As for the second cylinder, found in a bedroom of a different building after apparently making a hole in the roof, Henderson wrote that “it was not possible to establish a set of circumstances” in which the cylinder could have passed through the hole without sustaining further damage beyond what was observed.
“The dimensions, characteristics and appearance of the cylinders and the surrounding scene of the incidents,” he concluded, “were inconsistent with what would have been expected in the case of either cylinder having been delivered from an aircraft.” He also suggested the cylinder was too long to have passed through the hole above it.
In the training of legal professionals, they always say, if you catch a person in one lie, that may indicate the rest of what they say is lies. The OPCW was caught red-handed in a lie, to deliberately omit the very detailed objections by Henderson, a highly qualified investigator.
When President Obama gave his famous speech, promising US military intervention in Syria to remove Assad, if a “Red Line” of chemical use was crossed, the armed opposition to Assad took that as a “Green Light”.
The rebels had access to chemicals and could stage attacks, and with videos uploaded on social media, they had the world on their side.
In December 2016, the armed groups holding East Aleppo were driven out, and they went to Idib for a safe haven. CNN’s Fred Pleitgen was in East Aleppo legally with the Syrian Arab Army just moments after the armed groups fled. He was live on CNN while Christiane Armanpour in the studio asked him questions. He showed a workshop full of chemicals which had been occupied by the armed groups.

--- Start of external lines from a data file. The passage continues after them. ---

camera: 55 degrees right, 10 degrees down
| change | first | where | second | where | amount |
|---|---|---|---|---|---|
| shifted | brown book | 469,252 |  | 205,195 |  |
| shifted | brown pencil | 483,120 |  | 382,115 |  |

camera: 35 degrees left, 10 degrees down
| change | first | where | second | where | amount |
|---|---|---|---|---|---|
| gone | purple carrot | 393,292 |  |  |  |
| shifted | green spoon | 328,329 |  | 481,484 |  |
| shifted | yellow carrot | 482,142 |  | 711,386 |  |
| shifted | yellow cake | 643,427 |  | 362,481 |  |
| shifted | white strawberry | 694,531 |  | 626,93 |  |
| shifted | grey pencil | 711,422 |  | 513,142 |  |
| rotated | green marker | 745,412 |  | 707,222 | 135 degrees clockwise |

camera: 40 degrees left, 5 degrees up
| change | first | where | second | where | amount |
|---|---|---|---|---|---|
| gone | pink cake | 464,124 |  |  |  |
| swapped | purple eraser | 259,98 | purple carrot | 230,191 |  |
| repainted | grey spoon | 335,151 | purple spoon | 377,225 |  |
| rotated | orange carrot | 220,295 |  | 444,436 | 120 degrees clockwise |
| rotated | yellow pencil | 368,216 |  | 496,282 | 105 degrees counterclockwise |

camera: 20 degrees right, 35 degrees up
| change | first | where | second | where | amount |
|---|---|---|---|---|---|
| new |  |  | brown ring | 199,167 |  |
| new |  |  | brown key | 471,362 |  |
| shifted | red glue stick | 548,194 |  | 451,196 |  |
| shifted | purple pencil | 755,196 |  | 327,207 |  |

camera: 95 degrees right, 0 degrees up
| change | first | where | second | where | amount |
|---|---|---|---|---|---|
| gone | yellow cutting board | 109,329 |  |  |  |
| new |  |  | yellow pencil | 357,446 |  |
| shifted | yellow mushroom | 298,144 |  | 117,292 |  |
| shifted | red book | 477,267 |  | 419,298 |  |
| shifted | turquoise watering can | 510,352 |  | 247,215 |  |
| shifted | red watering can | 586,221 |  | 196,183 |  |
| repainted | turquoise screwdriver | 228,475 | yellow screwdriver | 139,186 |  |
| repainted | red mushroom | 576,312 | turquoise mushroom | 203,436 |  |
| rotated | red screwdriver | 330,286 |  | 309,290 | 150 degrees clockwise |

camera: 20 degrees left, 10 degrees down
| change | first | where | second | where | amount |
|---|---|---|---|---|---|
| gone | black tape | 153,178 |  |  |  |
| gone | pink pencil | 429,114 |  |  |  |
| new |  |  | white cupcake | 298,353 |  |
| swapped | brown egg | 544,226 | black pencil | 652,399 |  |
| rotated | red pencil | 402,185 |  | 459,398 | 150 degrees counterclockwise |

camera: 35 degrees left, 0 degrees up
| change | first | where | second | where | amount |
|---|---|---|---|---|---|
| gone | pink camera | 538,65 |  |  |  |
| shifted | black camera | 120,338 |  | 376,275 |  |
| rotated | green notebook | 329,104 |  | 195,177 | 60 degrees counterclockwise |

Amanpour was shocked, and asked him if those chemicals belonged to the Assad army. Pleitgen replied, that the chemicals had been under occupation of the armed groups for years, and had just now been abandoned. Amanpour quickly changed the subject, as that did not fit her narrative.
In May 2013, the UN’s Carla Del Ponte, admitted that the rebels had used chemical weapons.
The transitional government of President Ahmed al-Sharaa has vowed to fight terrorists alongside the US and others. Al-Sharaa has personally changed from a commander of the former Al Qaeda branch in Syria, to a leader interacting with other world leaders and trying to rebuild his broken economy and providing a bright future for the Syrian people.
He has previously said Syria has a good relationship with Russia. Syria and its people are attempting to turn a new page and forget about the past war.